PROBLEM DESCRIPTION: The entries below should be output exactly as written.

Data entries
═══

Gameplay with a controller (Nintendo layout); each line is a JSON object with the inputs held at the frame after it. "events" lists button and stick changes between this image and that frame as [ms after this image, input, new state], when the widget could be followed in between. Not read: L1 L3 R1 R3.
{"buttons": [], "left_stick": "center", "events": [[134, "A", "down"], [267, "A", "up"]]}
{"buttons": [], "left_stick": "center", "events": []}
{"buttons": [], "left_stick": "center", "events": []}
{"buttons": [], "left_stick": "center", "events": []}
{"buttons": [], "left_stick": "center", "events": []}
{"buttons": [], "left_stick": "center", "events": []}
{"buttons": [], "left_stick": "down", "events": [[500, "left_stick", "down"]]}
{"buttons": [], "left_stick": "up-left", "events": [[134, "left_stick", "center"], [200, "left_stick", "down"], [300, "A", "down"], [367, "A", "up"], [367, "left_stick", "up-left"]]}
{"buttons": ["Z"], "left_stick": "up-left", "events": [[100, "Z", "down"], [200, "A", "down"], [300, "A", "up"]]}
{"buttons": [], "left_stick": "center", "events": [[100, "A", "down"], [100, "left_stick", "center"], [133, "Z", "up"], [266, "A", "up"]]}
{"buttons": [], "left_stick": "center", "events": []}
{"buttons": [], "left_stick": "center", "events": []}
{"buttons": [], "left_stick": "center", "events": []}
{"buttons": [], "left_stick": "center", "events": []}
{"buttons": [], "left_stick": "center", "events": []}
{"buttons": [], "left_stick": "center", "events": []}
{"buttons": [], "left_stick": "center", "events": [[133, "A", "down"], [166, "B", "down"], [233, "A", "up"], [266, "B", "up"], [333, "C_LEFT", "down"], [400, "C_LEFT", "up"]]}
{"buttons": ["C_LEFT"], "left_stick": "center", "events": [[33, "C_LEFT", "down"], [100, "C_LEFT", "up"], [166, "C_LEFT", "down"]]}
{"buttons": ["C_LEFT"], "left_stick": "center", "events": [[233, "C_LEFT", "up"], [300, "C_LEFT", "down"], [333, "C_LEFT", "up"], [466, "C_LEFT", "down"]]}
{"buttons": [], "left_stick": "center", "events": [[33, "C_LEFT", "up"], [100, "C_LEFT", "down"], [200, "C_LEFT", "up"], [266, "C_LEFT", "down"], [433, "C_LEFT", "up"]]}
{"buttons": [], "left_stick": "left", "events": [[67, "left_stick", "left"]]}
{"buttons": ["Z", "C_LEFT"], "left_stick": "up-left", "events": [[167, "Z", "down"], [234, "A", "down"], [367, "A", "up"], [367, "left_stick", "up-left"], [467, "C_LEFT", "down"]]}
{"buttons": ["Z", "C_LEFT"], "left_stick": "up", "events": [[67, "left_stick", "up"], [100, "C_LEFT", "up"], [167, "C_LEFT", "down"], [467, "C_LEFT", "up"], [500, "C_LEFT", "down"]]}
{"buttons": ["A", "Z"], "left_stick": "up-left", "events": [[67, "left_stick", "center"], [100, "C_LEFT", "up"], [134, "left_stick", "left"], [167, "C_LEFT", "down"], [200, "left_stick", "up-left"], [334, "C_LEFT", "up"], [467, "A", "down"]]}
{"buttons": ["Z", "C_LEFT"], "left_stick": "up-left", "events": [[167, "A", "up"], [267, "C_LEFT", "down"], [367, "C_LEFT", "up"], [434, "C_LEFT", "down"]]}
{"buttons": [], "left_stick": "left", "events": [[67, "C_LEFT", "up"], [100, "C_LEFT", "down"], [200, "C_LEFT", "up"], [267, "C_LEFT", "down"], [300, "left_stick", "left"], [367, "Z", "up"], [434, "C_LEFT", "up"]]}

═══

RESULT BELOW:
Gameplay with a controller (Nintendo layout); each line is a JSON object with the inputs held at the frame after it. "events" lists button and stick changes between this image and that frame as [ms after this image, input, new state], when the widget could be followed in between. Not read: L1 L3 R1 R3.
{"buttons": [], "left_stick": "center", "events": [[134, "A", "down"], [267, "A", "up"]]}
{"buttons": [], "left_stick": "center", "events": []}
{"buttons": [], "left_stick": "center", "events": []}
{"buttons": [], "left_stick": "center", "events": []}
{"buttons": [], "left_stick": "center", "events": []}
{"buttons": [], "left_stick": "center", "events": []}
{"buttons": [], "left_stick": "down", "events": [[500, "left_stick", "down"]]}
{"buttons": [], "left_stick": "up-left", "events": [[134, "left_stick", "center"], [200, "left_stick", "down"], [300, "A", "down"], [367, "A", "up"], [367, "left_stick", "up-left"]]}
{"buttons": ["Z"], "left_stick": "up-left", "events": [[100, "Z", "down"], [200, "A", "down"], [300, "A", "up"]]}
{"buttons": [], "left_stick": "center", "events": [[100, "A", "down"], [100, "left_stick", "center"], [133, "Z", "up"], [266, "A", "up"]]}
{"buttons": [], "left_stick": "center", "events": []}
{"buttons": [], "left_stick": "center", "events": []}
{"buttons": [], "left_stick": "center", "events": []}
{"buttons": [], "left_stick": "center", "events": []}
{"buttons": [], "left_stick": "center", "events": []}
{"buttons": [], "left_stick": "center", "events": []}
{"buttons": [], "left_stick": "center", "events": [[133, "A", "down"], [166, "B", "down"], [233, "A", "up"], [266, "B", "up"], [333, "C_LEFT", "down"], [400, "C_LEFT", "up"]]}
{"buttons": ["C_LEFT"], "left_stick": "center", "events": [[33, "C_LEFT", "down"], [100, "C_LEFT", "up"], [166, "C_LEFT", "down"]]}
{"buttons": ["C_LEFT"], "left_stick": "center", "events": [[233, "C_LEFT", "up"], [300, "C_LEFT", "down"], [333, "C_LEFT", "up"], [466, "C_LEFT", "down"]]}
{"buttons": [], "left_stick": "center", "events": [[33, "C_LEFT", "up"], [100, "C_LEFT", "down"], [200, "C_LEFT", "up"], [266, "C_LEFT", "down"], [433, "C_LEFT", "up"]]}
{"buttons": [], "left_stick": "left", "events": [[67, "left_stick", "left"]]}
{"buttons": ["Z", "C_LEFT"], "left_stick": "up-left", "events": [[167, "Z", "down"], [234, "A", "down"], [367, "A", "up"], [367, "left_stick", "up-left"], [467, "C_LEFT", "down"]]}
{"buttons": ["Z", "C_LEFT"], "left_stick": "up", "events": [[67, "left_stick", "up"], [100, "C_LEFT", "up"], [167, "C_LEFT", "down"], [467, "C_LEFT", "up"], [500, "C_LEFT", "down"]]}
{"buttons": ["A", "Z"], "left_stick": "up-left", "events": [[67, "left_stick", "center"], [100, "C_LEFT", "up"], [134, "left_stick", "left"], [167, "C_LEFT", "down"], [200, "left_stick", "up-left"], [334, "C_LEFT", "up"], [467, "A", "down"]]}
{"buttons": ["Z", "C_LEFT"], "left_stick": "up-left", "events": [[167, "A", "up"], [267, "C_LEFT", "down"], [367, "C_LEFT", "up"], [434, "C_LEFT", "down"]]}
{"buttons": [], "left_stick": "left", "events": [[67, "C_LEFT", "up"], [100, "C_LEFT", "down"], [200, "C_LEFT", "up"], [267, "C_LEFT", "down"], [300, "left_stick", "left"], [367, "Z", "up"], [434, "C_LEFT", "up"]]}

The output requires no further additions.